The epoxy and ceramic packaging materials also serve to protect the chip from moisture and other deleterious external influences which could corrode the wire bonded connections. However, the disadvantage of this technique is that each individually packaged chip takes up a relatively large amount of space on the printed circuit board. Thus, the density of individually packaged chips that can be put on a board is limited by the external dimensions of the chip packaging.
Another method for mounting integrated circuits on printed circuit boards is called the "chip-on-board" method. In the chip-on-board method, an unpackaged integrated circuit chip is glued or soldered directly onto the surface of the printed circuit board. The chip is then wire bonded directly to the printed conductive filaments (called "traces") of the printed circuit board. To protect the chip, which would otherwise be exposed to ambient conditions, the chip and wire connections are then covered with a drop of epoxy.
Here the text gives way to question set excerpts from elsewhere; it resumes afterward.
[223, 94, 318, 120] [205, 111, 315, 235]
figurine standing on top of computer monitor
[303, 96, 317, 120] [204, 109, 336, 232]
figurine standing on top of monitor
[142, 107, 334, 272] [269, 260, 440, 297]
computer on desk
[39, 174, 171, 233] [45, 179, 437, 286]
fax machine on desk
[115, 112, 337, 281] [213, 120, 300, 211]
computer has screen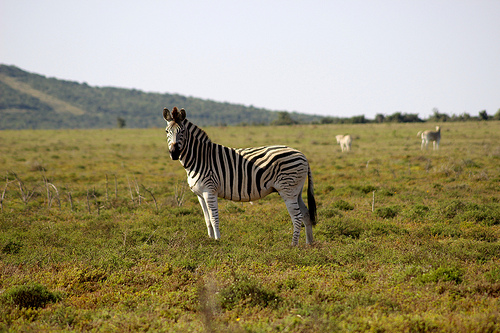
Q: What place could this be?
A: It is a field.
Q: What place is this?
A: It is a field.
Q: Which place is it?
A: It is a field.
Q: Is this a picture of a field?
A: Yes, it is showing a field.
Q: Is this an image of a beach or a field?
A: It is showing a field.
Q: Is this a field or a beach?
A: It is a field.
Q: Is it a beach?
A: No, it is a field.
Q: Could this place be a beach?
A: No, it is a field.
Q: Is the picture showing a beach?
A: No, the picture is showing a field.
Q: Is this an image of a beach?
A: No, the picture is showing a field.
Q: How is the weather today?
A: It is cloudless.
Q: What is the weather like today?
A: It is cloudless.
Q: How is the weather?
A: It is cloudless.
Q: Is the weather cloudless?
A: Yes, it is cloudless.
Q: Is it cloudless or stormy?
A: It is cloudless.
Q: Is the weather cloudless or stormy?
A: It is cloudless.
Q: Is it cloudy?
A: No, it is cloudless.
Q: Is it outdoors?
A: Yes, it is outdoors.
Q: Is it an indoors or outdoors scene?
A: It is outdoors.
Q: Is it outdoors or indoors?
A: It is outdoors.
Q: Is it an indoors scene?
A: No, it is outdoors.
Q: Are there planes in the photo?
A: No, there are no planes.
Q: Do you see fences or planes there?
A: No, there are no planes or fences.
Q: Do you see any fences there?
A: No, there are no fences.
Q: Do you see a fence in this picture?
A: No, there are no fences.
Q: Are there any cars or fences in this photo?
A: No, there are no fences or cars.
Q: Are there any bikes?
A: No, there are no bikes.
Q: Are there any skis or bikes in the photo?
A: No, there are no bikes or skis.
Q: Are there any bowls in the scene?
A: No, there are no bowls.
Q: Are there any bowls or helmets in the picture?
A: No, there are no bowls or helmets.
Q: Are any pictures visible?
A: No, there are no pictures.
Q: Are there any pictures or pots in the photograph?
A: No, there are no pictures or pots.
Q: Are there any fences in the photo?
A: No, there are no fences.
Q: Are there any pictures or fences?
A: No, there are no fences or pictures.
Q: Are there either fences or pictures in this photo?
A: No, there are no fences or pictures.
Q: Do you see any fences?
A: No, there are no fences.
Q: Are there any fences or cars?
A: No, there are no fences or cars.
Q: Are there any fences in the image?
A: No, there are no fences.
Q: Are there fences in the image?
A: No, there are no fences.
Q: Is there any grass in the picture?
A: Yes, there is grass.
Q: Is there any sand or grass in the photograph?
A: Yes, there is grass.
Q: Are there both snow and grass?
A: No, there is grass but no snow.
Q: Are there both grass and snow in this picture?
A: No, there is grass but no snow.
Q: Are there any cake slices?
A: No, there are no cake slices.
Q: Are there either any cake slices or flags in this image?
A: No, there are no cake slices or flags.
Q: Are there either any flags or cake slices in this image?
A: No, there are no cake slices or flags.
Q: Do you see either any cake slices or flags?
A: No, there are no cake slices or flags.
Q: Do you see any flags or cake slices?
A: No, there are no cake slices or flags.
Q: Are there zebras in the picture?
A: Yes, there is a zebra.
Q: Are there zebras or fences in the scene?
A: Yes, there is a zebra.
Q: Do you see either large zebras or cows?
A: Yes, there is a large zebra.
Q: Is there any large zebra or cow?
A: Yes, there is a large zebra.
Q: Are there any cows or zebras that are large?
A: Yes, the zebra is large.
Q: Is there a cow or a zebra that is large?
A: Yes, the zebra is large.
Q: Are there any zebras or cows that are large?
A: Yes, the zebra is large.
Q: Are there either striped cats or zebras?
A: Yes, there is a striped zebra.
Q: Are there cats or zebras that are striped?
A: Yes, the zebra is striped.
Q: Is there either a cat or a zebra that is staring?
A: Yes, the zebra is staring.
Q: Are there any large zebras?
A: Yes, there is a large zebra.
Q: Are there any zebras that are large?
A: Yes, there is a zebra that is large.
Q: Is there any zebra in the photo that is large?
A: Yes, there is a zebra that is large.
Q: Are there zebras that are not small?
A: Yes, there is a large zebra.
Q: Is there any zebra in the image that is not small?
A: Yes, there is a large zebra.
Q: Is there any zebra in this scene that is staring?
A: Yes, there is a zebra that is staring.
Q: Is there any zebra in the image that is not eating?
A: Yes, there is a zebra that is staring.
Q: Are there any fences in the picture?
A: No, there are no fences.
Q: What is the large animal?
A: The animal is a zebra.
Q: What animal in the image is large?
A: The animal is a zebra.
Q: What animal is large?
A: The animal is a zebra.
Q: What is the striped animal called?
A: The animal is a zebra.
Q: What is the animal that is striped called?
A: The animal is a zebra.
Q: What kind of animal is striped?
A: The animal is a zebra.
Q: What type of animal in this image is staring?
A: The animal is a zebra.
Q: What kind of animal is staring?
A: The animal is a zebra.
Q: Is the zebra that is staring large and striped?
A: Yes, the zebra is large and striped.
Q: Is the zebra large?
A: Yes, the zebra is large.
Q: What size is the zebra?
A: The zebra is large.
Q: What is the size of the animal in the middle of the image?
A: The zebra is large.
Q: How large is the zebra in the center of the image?
A: The zebra is large.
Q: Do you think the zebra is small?
A: No, the zebra is large.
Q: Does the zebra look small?
A: No, the zebra is large.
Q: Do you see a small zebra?
A: No, there is a zebra but it is large.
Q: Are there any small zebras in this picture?
A: No, there is a zebra but it is large.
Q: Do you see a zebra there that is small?
A: No, there is a zebra but it is large.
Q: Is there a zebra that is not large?
A: No, there is a zebra but it is large.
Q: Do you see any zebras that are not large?
A: No, there is a zebra but it is large.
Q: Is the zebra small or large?
A: The zebra is large.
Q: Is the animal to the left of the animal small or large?
A: The zebra is large.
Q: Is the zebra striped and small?
A: No, the zebra is striped but large.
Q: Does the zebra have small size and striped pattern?
A: No, the zebra is striped but large.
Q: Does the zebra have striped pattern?
A: Yes, the zebra is striped.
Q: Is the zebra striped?
A: Yes, the zebra is striped.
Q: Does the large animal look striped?
A: Yes, the zebra is striped.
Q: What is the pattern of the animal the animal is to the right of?
A: The zebra is striped.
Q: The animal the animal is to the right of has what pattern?
A: The zebra is striped.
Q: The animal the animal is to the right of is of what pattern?
A: The zebra is striped.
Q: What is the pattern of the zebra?
A: The zebra is striped.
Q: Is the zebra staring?
A: Yes, the zebra is staring.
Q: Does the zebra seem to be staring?
A: Yes, the zebra is staring.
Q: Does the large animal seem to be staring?
A: Yes, the zebra is staring.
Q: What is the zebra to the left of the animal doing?
A: The zebra is staring.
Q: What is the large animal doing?
A: The zebra is staring.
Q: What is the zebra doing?
A: The zebra is staring.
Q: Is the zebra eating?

The chip-on-board technique can be cheaper than the previously described individual encapsulation method since the chip-on-board method does not require individual protective capsules for each chip. Furthermore, because individual capsules are not used, each chip mounted in this way takes up much less space on the printed circuit board than an equivalent encapsulated chip. Thus, chips mounted with the chip-on-board method can be more densely packed onto a board.
The chip-on-board technique, however, has several disadvantages. As previously mentioned, chips are occasionally damaged during the wire bonding process. Thus, since it is generally impractical to test each individual chip immediately after the chip is wire bonded to the board, testing must be delayed until all of the individual integrated circuit chips are mounted on and wire bonded to the board. Then, the entire board must be tested as a single functioning unit. This procedure results in a comparatively high percentage of defective boards since the probability of obtaining a functioning board is no greater than the product of the probabilities that each of the chips on the board is functional.
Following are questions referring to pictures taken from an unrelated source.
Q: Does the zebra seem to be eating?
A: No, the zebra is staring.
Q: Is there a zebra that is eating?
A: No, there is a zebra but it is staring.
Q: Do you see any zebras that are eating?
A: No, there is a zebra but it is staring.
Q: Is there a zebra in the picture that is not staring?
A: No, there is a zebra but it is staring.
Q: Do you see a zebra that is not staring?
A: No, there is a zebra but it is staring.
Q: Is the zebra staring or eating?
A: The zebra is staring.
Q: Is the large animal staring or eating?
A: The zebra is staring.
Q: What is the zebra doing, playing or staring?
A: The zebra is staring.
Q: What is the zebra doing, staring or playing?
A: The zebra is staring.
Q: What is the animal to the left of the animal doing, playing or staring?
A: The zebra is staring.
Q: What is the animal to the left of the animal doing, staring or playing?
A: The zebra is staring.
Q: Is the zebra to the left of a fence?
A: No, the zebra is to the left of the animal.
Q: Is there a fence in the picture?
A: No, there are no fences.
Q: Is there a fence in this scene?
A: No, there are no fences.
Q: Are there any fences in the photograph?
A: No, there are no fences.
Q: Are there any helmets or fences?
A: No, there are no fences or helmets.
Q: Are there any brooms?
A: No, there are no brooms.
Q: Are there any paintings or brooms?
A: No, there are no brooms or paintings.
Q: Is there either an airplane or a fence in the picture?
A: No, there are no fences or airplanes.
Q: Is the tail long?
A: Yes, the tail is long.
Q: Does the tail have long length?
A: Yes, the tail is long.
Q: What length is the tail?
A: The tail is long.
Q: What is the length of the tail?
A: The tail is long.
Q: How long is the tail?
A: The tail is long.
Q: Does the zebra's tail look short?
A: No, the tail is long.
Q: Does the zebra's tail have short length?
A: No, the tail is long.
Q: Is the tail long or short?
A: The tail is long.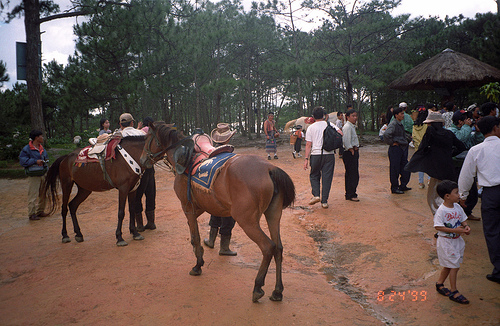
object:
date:
[377, 290, 428, 301]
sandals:
[436, 282, 470, 305]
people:
[341, 109, 359, 202]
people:
[264, 112, 280, 160]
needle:
[125, 32, 132, 38]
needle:
[173, 29, 179, 36]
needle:
[136, 63, 138, 66]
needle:
[109, 16, 119, 23]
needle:
[139, 31, 145, 35]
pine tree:
[0, 0, 500, 148]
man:
[303, 106, 343, 208]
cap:
[399, 102, 408, 108]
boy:
[433, 180, 471, 305]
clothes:
[433, 202, 469, 268]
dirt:
[1, 132, 500, 326]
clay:
[0, 148, 499, 326]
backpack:
[321, 120, 344, 155]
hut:
[387, 47, 500, 102]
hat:
[211, 122, 237, 143]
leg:
[59, 178, 74, 229]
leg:
[68, 182, 92, 234]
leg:
[115, 183, 131, 230]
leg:
[128, 184, 137, 226]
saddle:
[185, 127, 235, 175]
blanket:
[182, 152, 241, 193]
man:
[19, 130, 50, 220]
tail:
[42, 154, 68, 217]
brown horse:
[139, 120, 297, 303]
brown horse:
[41, 129, 146, 247]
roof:
[388, 48, 500, 90]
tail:
[271, 166, 297, 213]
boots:
[29, 211, 49, 220]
In addition, boards with chips mounted in this way cannot be economically repaired since the defective chips would have to be disconnected and replaced manually. This is a very expensive procedure. Thus, the chip-on-board technique can be used economically only for devices where the percentage of functioning boards is high and where the entire assembled board is relatively inexpensive so that few boards need to be discarded and the boards which are defective can be discarded without undue expense.
In contrast to these previously known techniques, the present invention combines the pre-test advantages of the individual chip encapsulation method with much of the space saving advantages of the chip-on-board technique.